Before you read this article – note that Codeium offers a competitor to GitHub Copilot. This means they have something to sell, and something to gain by making Copilot look bad. That being said – their findings are things we already kind of knew, and further illustrate that Copilot is quite possibly one of the largest, if not the largest, GPL violations in history.
To prove that GitHub Copilot trains on non permissive licenses, we just disable any post-generation filters and see what GPL code we can generate with minimal context.
We can very quickly generate the GPL license for a popular GPL-protected repo, such as ffmpeg, from a couple lines of a header comment.
Codeium claims it does not use GPL code for its training data, but the fact it uses code licensed more permissively still raises questions. While the BSD and MIT-like licenses are more permissive and lack copyleft, they still require the inclusion of the terms of the license and a copyright notice to be included whenever the covered code is used.
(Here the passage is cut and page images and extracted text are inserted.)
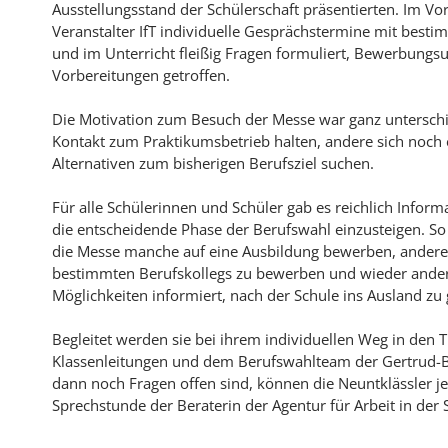
Ausstellungsstand der Schülerschaft präsentierten. Im V
Veranstalter IfT individuelle Gesprächstermine mit besti
und im Unterricht fleißig Fragen formuliert, Bewerbungsu
Vorbereitungen getroffen.
Die Motivation zum Besuch der Messe war ganz unterschie
Kontakt zum Praktikumsbetrieb halten, andere sich noch 
Alternativen zum bisherigen Berufsziel suchen.
Für alle Schülerinnen und Schüler gab es reichlich Informa
die entscheidende Phase der Berufswahl einzusteigen. So
die Messe manche auf eine Ausbildung bewerben, andere 
bestimmten Berufskollegs zu bewerben und wieder ander
Möglichkeiten informiert, nach der Schule ins Ausland zu
Begleitet werden sie bei ihrem individuellen Weg in den
Klassenleitungen und dem Berufswahlteam der Gertrud
dann noch Fragen offen sind, können die Neuntklässler j
Sprechstunde der Beraterin der Agentur für Arbeit in der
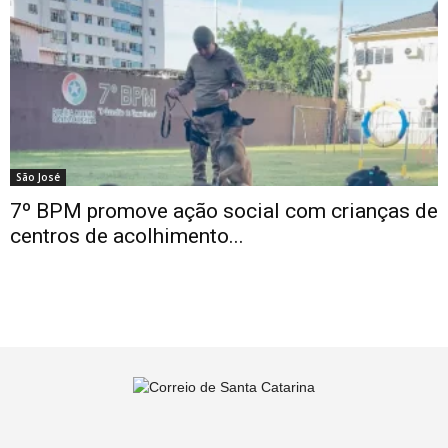
São José
7º BPM promove ação social com crianças de
centros de acolhimento...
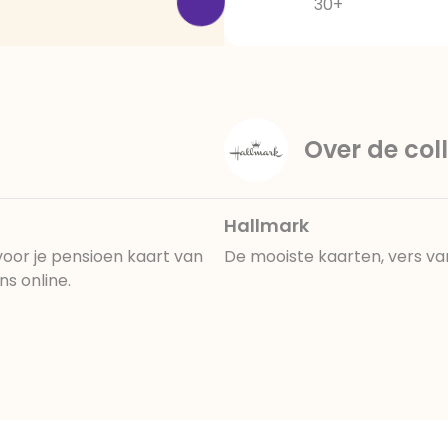
30+
Over de coll
Hallmark
oor je pensioen kaart van
De mooiste kaarten, vers va
ns online.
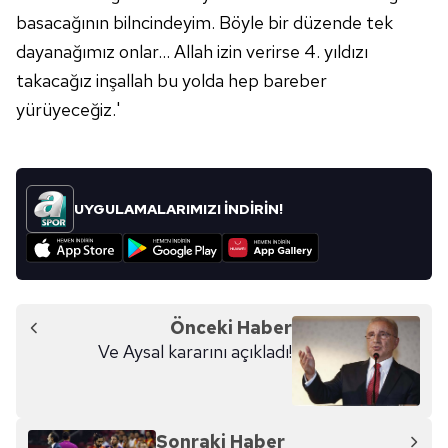
basacağının bilncindeyim. Böyle bir düzende tek
dayanağımız onlar... Allah izin verirse 4. yıldızı
takacağız inşallah bu yolda hep bareber
yürüyeceğiz.'
UYGULAMALARIMIZI İNDİRİN!
Önceki Haber
Ve Aysal kararını açıkladı!
Sonraki Haber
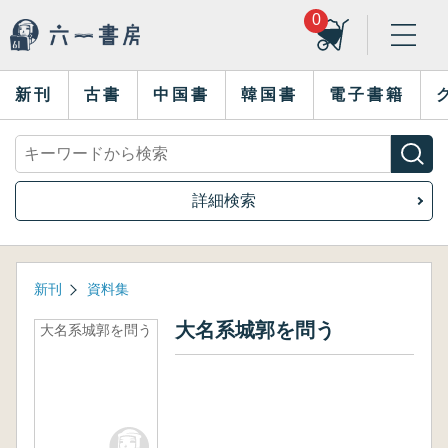
0
新刊
古書
中国書
韓国書
電子書籍
詳細検索
新刊
資料集
大名系城郭を問う
大名系城郭を問う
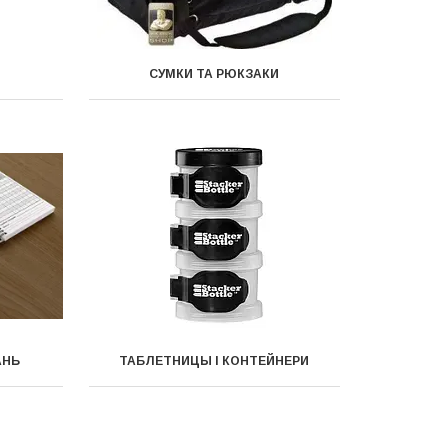
И
СУМКИ ТА РЮКЗАКИ
АНЬ
ТАБЛЕТНИЦЫ І КОНТЕЙНЕРИ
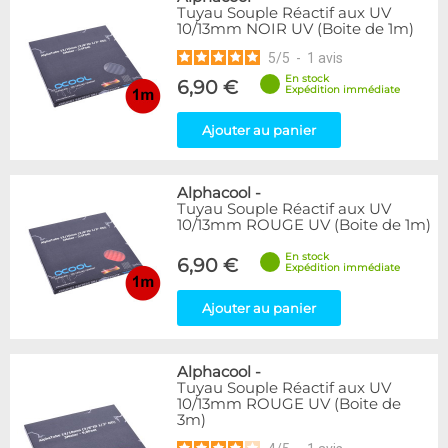
Tuyau Souple Réactif aux UV
10/13mm NOIR UV (Boite de 1m)
5
/
5
-
1
avis
En stock
6,90 €
Expédition immédiate
Ajouter au panier
Alphacool
-
Tuyau Souple Réactif aux UV
10/13mm ROUGE UV (Boite de 1m)
En stock
6,90 €
Expédition immédiate
Ajouter au panier
Alphacool
-
Tuyau Souple Réactif aux UV
10/13mm ROUGE UV (Boite de
3m)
I’m not entirely sure if using just permissively licensed code as training data is any better, since unless you’re adding the licensing terms and copyright notice with every autocompleted piece of code, you’re still violating the license.
If Microsoft or whoever else wants to train a coding “AI” or whatever, they should either be using code they own the copyright to, get explicit permission from the rightsholders for “AI” training use (difficult for code from larger projects), or properly comply with the terms of the licenses and automatically add the terms and copyright notices during autocomplete and/or properly apply copyleft to the newly generated code. Anything else is a massive copyright violation and a direct assault on open source.
Let me put it this way – the code to various versions of Windows has leaked numerous times. What if we train an “AI” on that leaked code and let everyone use it? Do you honestly think Microsoft would not sue you into the stone age?